## Data provided

+++

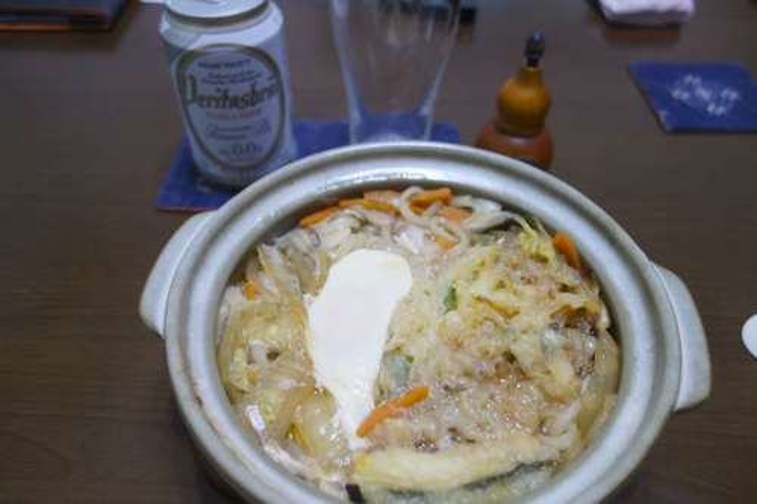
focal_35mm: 28
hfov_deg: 65.5
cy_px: 252
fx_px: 589
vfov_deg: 46.4
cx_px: 378
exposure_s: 1/30
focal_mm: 10.4
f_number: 1.8
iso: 250
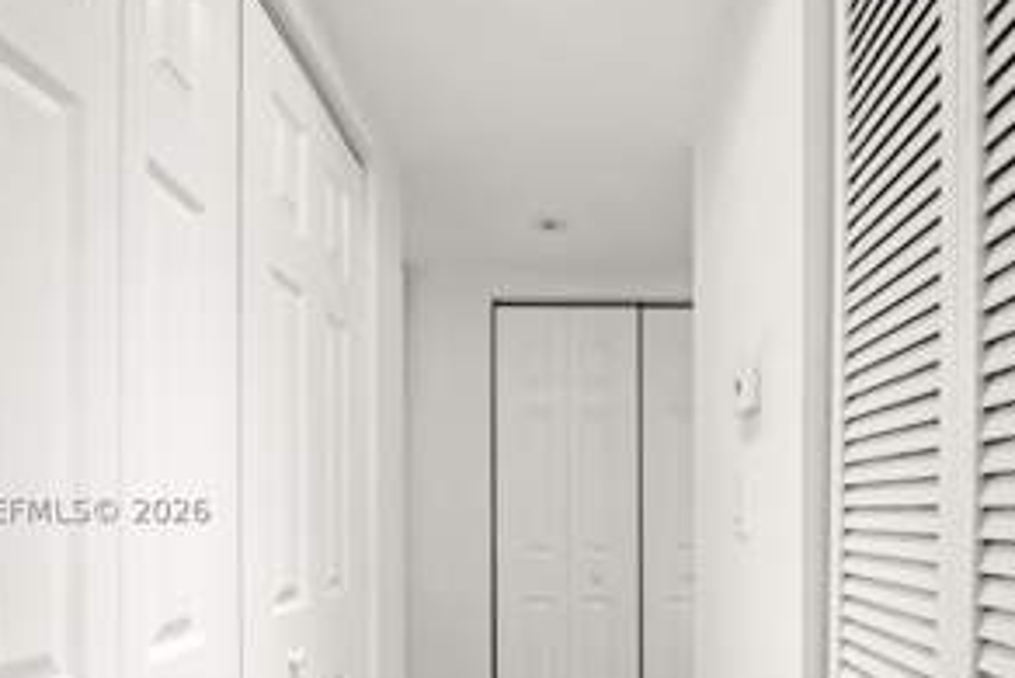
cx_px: 594
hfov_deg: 75.5
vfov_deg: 52.7
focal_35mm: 23
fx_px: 649
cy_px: 508
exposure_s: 1/15
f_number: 2.8
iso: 100
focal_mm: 14
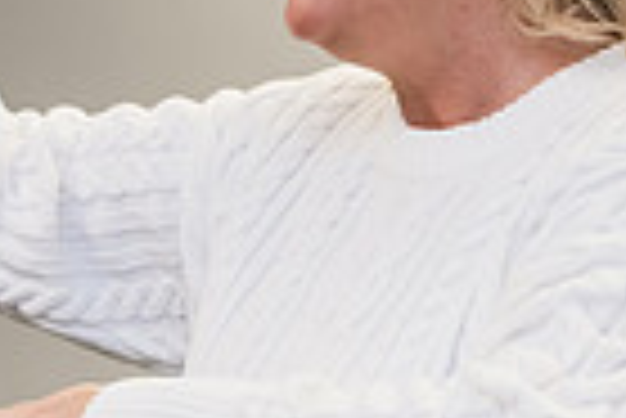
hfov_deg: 5.0
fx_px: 7119
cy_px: 151
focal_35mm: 409
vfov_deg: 3.4
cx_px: 455
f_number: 3.2
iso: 1250
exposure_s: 1/200
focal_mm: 98
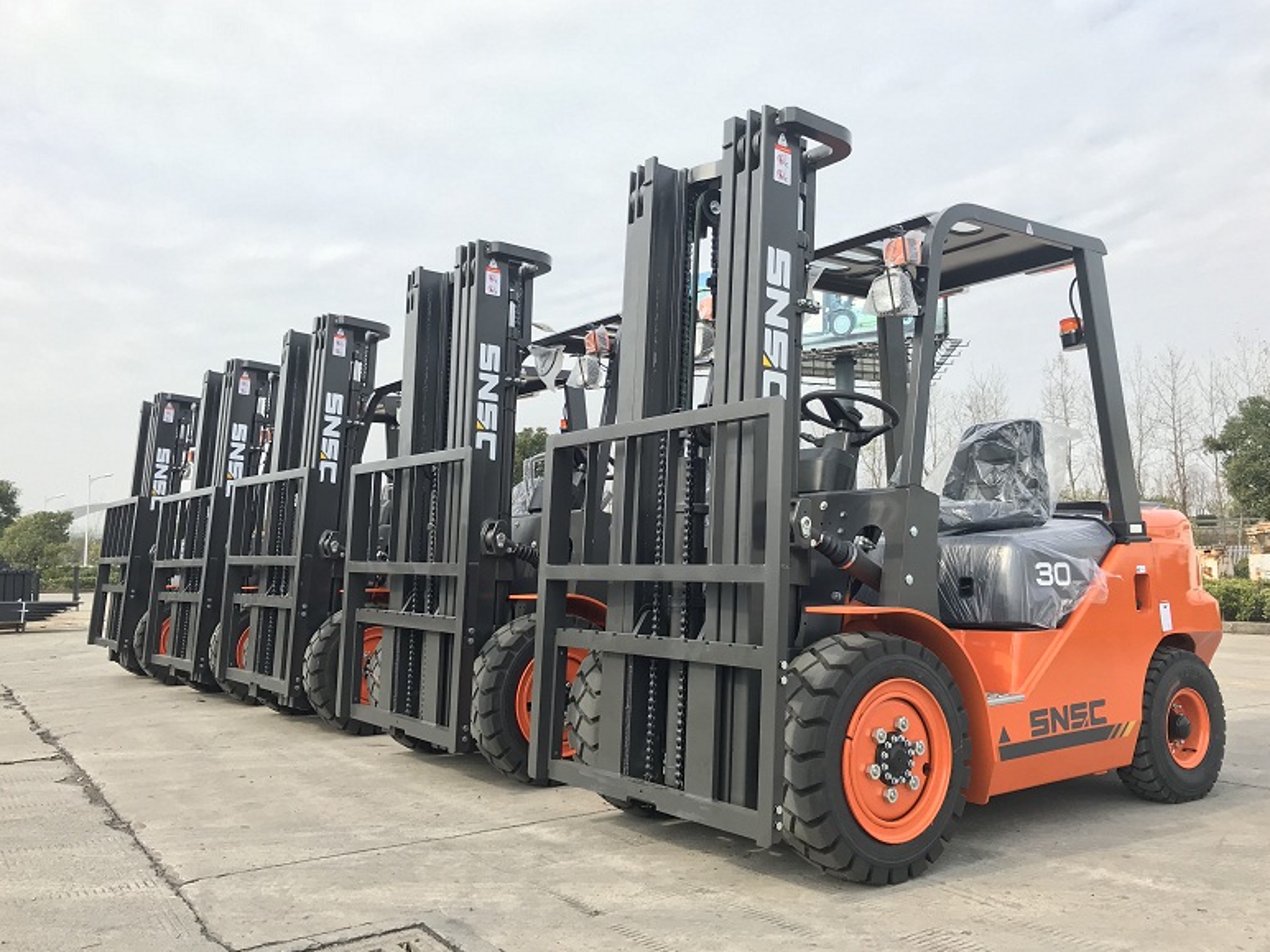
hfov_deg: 61.7
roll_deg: -0.6
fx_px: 1064
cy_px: 464
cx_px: 643
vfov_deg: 48.2
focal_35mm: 29
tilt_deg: +7.8
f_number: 1.8
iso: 20
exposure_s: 1/1126
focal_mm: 3.99
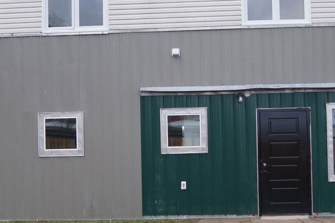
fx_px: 548
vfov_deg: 22.9
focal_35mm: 59
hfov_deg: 34.0
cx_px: 158
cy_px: 134
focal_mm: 20
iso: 100
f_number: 5
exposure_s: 1/250
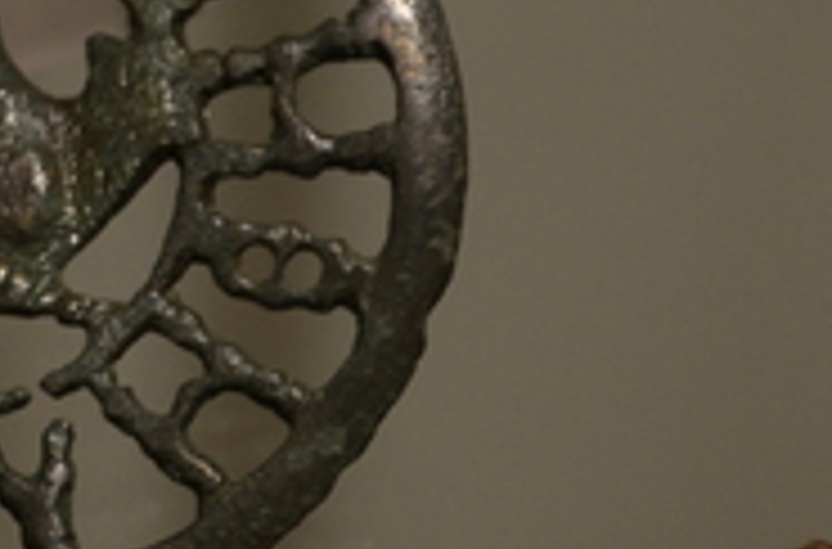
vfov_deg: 2.6
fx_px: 12323
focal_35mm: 535
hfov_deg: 3.9
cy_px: 97
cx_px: -76
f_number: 6
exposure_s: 1/60
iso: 1250
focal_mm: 150
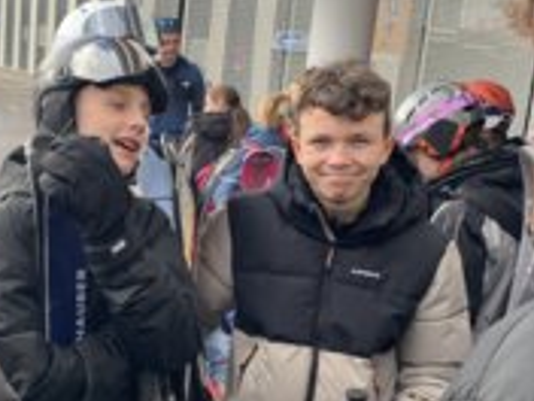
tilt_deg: -13.1
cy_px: 231
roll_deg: -4.6
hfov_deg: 32.4
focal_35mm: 59
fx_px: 910
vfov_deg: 24.8
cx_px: 173
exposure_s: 1/122
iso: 32
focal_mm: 4.25
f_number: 1.8
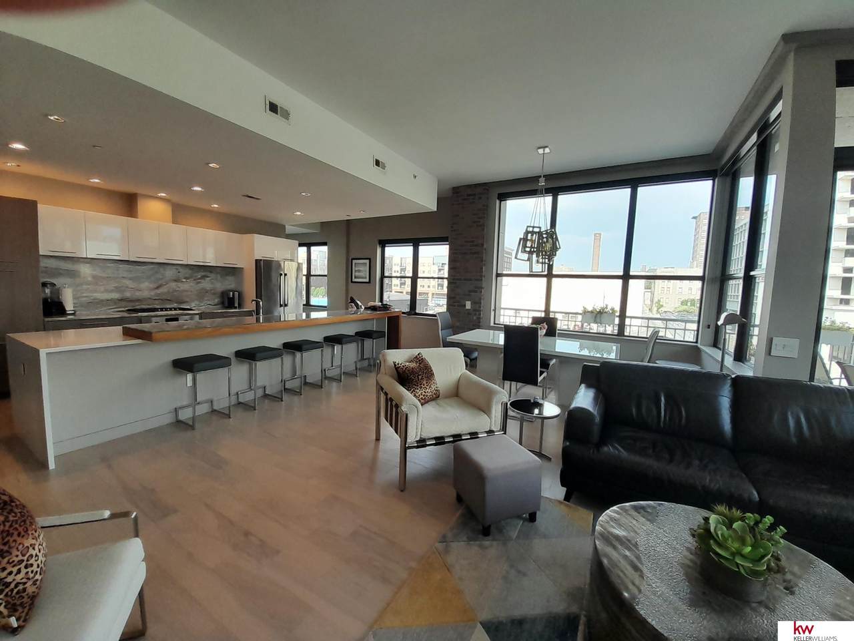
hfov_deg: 106.2
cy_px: 320
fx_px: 321
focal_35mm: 13
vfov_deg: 89.9
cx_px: 427
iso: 40
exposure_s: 1/126
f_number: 2.2
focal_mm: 1.13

+++

## What to work on
For this exercise, copy word for word the line that contains "focal_35mm: 13" and every line after it, ending with the last line of the entries above.

## Written answer
focal_35mm: 13
vfov_deg: 89.9
cx_px: 427
iso: 40
exposure_s: 1/126
f_number: 2.2
focal_mm: 1.13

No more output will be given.